--- Available records ---

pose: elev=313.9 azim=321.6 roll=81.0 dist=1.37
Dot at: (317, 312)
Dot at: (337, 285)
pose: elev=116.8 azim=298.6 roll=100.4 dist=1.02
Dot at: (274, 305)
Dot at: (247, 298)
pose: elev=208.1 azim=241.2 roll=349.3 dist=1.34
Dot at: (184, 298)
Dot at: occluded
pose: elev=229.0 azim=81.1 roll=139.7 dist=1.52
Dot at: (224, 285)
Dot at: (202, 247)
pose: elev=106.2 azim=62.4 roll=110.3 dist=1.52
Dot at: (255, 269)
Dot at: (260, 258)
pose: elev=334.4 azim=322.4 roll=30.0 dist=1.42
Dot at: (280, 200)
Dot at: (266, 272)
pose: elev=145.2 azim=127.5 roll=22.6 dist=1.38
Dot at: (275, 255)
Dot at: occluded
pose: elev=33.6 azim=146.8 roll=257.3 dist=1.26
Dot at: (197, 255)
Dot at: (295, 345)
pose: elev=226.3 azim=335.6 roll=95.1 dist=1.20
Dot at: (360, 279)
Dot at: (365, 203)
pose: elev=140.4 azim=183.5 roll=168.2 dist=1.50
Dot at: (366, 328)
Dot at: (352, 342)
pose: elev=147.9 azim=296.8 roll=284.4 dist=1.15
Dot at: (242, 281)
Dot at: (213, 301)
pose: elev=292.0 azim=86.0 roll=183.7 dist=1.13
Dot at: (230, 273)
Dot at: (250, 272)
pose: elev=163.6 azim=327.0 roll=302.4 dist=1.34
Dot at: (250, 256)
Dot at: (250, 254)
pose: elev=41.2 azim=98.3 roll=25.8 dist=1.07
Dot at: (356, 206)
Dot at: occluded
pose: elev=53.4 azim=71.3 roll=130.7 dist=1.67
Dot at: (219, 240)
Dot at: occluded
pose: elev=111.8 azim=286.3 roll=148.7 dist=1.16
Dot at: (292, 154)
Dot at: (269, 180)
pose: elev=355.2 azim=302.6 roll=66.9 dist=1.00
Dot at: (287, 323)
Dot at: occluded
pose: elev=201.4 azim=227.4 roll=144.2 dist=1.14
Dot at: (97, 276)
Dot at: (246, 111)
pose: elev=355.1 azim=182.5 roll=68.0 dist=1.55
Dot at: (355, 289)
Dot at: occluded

---

> Problem description
Lay out the part of the listing above that opens with the line containing "pose: elev=226.3 azim=335.6" and runs through the end of the listing as a numbered list, leaving out any blank lines.

> Final result
1. pose: elev=226.3 azim=335.6 roll=95.1 dist=1.20
2. Dot at: (360, 279)
3. Dot at: (365, 203)
4. pose: elev=140.4 azim=183.5 roll=168.2 dist=1.50
5. Dot at: (366, 328)
6. Dot at: (352, 342)
7. pose: elev=147.9 azim=296.8 roll=284.4 dist=1.15
8. Dot at: (242, 281)
9. Dot at: (213, 301)
10. pose: elev=292.0 azim=86.0 roll=183.7 dist=1.13
11. Dot at: (230, 273)
12. Dot at: (250, 272)
13. pose: elev=163.6 azim=327.0 roll=302.4 dist=1.34
14. Dot at: (250, 256)
15. Dot at: (250, 254)
16. pose: elev=41.2 azim=98.3 roll=25.8 dist=1.07
17. Dot at: (356, 206)
18. Dot at: occluded
19. pose: elev=53.4 azim=71.3 roll=130.7 dist=1.67
20. Dot at: (219, 240)
21. Dot at: occluded
22. pose: elev=111.8 azim=286.3 roll=148.7 dist=1.16
23. Dot at: (292, 154)
24. Dot at: (269, 180)
25. pose: elev=355.2 azim=302.6 roll=66.9 dist=1.00
26. Dot at: (287, 323)
27. Dot at: occluded
28. pose: elev=201.4 azim=227.4 roll=144.2 dist=1.14
29. Dot at: (97, 276)
30. Dot at: (246, 111)
31. pose: elev=355.1 azim=182.5 roll=68.0 dist=1.55
32. Dot at: (355, 289)
33. Dot at: occluded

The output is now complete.